By Ethan Smestad
Let’s be honest: Social media isn’t as fun of a place as it used to be.
Swipe open Facebook at any time, and these days your feed is likely filled with articles about the newest appointment to Trump’s cabinet and how that further seals the deal on the end of the world. You scroll past it because you’re trying not to dwell on it; you see a few of your friends sharing this same article; a bunch of them argue over its finer points and what it will mean for us all.
Keep scrolling, soothe yourself with some Biden/Obama friendship memes, keep scrolling and watch seemingly everyone in the world sound off on everything that’s fucked up in the world right now, from every conceivable perspective and angle.
There are the people terrified of Trump, and there are the people terrified of the people rallying against Trump — his supporters, who are only getting more galvanized. Then there are those who are constantly trying to present you with some better perspective that frames both sides correctly and conclusively. People read about how fake news on Facebook influenced the election — they read that on Facebook. Universal uncertainty prevails.
You look up from your phone out into the world, and you’re looking at a world that feels even more scared than when you first swiped Facebook open. We’ve been living this cycle for a few weeks now, but its root cause is nothing new. We’re all dealing with the most potent and invisible “enemy” mankind has ever known: fear.
After 9/11, the term “national security” became an obsession as fear spread throughout the country. In the years following the 9/11 attacks, the government increased surveillance, and eventually, Edward Snowden revealed the extent of the government’s knowledge. To me, the National Security Agency represents the adage “knowledge is power” and a thought that the more you know, the more security you have.

STORED DATA ::
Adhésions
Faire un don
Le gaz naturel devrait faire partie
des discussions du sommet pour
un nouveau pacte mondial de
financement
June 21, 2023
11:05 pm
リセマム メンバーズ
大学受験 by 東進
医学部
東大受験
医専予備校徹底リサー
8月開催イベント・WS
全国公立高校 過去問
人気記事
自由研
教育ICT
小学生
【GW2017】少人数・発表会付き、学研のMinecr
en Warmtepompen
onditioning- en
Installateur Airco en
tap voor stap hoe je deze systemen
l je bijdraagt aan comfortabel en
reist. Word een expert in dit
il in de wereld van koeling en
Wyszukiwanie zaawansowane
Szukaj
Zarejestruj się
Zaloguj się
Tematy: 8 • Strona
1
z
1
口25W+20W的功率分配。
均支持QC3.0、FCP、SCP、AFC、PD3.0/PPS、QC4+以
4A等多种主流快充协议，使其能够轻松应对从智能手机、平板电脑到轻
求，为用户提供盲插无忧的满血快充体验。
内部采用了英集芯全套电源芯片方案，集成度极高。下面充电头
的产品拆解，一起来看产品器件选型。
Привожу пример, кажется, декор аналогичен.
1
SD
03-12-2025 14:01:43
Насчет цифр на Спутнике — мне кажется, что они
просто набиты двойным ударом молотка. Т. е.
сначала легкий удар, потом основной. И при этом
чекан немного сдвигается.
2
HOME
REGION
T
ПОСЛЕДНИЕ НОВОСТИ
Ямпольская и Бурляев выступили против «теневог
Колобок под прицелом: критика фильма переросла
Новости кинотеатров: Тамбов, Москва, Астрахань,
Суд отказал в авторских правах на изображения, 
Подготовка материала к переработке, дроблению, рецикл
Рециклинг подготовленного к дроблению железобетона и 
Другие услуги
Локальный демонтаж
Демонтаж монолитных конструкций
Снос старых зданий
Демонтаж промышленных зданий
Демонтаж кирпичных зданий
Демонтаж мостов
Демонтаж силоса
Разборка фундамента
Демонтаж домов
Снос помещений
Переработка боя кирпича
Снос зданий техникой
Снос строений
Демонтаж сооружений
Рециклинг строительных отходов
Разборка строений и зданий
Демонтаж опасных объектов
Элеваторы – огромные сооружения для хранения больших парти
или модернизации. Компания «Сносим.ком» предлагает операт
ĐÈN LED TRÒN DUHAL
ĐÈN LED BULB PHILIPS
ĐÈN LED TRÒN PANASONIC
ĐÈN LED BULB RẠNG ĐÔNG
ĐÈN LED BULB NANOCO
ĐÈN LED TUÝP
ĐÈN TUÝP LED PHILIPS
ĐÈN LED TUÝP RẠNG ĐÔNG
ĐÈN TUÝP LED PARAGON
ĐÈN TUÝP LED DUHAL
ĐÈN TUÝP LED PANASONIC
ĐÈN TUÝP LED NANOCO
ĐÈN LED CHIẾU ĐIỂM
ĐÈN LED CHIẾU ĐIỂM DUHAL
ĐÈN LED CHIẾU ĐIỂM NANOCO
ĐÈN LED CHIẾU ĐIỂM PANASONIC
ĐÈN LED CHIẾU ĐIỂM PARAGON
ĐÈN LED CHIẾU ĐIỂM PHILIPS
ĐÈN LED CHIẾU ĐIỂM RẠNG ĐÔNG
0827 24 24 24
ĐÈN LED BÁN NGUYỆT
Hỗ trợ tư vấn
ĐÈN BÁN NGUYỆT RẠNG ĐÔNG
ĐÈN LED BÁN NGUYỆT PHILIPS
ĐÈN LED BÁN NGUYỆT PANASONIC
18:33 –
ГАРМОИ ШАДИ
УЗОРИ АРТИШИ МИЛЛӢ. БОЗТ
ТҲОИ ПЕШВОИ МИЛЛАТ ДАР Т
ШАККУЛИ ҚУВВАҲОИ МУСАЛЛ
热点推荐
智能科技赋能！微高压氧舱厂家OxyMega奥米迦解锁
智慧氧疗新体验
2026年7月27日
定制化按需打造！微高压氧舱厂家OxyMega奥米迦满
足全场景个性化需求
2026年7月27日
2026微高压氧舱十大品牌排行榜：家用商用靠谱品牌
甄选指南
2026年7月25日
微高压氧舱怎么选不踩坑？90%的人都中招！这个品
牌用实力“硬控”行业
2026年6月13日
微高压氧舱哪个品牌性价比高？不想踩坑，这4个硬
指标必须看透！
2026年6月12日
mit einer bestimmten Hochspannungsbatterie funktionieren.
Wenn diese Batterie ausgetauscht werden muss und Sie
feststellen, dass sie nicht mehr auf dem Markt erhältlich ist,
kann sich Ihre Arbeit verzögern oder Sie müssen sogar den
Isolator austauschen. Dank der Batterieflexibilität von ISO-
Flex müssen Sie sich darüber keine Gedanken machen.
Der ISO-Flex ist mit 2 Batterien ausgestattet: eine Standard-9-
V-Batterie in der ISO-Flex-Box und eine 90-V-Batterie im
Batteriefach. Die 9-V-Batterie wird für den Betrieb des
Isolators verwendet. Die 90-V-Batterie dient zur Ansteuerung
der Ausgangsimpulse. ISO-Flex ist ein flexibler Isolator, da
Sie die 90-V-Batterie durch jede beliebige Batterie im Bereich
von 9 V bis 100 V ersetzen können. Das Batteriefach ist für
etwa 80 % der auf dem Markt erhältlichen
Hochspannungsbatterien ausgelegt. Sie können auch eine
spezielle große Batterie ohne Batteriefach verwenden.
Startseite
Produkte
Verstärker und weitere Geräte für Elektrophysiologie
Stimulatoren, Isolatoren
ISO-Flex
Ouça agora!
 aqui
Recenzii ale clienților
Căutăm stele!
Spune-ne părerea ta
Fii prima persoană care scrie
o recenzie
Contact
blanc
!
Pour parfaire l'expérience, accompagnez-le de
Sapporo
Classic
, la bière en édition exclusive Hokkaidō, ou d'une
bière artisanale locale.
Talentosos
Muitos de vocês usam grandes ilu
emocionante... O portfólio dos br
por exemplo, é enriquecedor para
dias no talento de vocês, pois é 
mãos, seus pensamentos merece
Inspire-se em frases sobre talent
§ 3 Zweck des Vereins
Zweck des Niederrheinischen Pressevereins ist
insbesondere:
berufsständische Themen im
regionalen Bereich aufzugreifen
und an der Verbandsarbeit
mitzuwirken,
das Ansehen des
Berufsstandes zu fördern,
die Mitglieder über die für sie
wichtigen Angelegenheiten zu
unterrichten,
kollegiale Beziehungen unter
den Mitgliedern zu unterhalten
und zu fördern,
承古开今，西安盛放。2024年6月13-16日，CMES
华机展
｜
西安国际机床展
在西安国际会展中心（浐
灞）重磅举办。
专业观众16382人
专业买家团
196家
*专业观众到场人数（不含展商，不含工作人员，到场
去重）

EXPLORE THE MATERIAL ::
A. In the piece on social media and fear, what does the writer name as the most potent and invisible "enemy" mankind has ever known?
B. Rewrite the piece on social media and fear from "Swipe open Facebook" up to and including "perspective and angle.", renaming "memes" as "videos".
The listing has nothing to do with this.

SOLUTIONS ::
A. Fear.

B.
Swipe open Facebook at any time, and these days your feed is likely filled with articles about the newest appointment to Trump’s cabinet and how that further seals the deal on the end of the world. You scroll past it because you’re trying not to dwell on it; you see a few of your friends sharing this same article; a bunch of them argue over its finer points and what it will mean for us all.
Keep scrolling, soothe yourself with some Biden/Obama friendship videos, keep scrolling and watch seemingly everyone in the world sound off on everything that’s fucked up in the world right now, from every conceivable perspective and angle.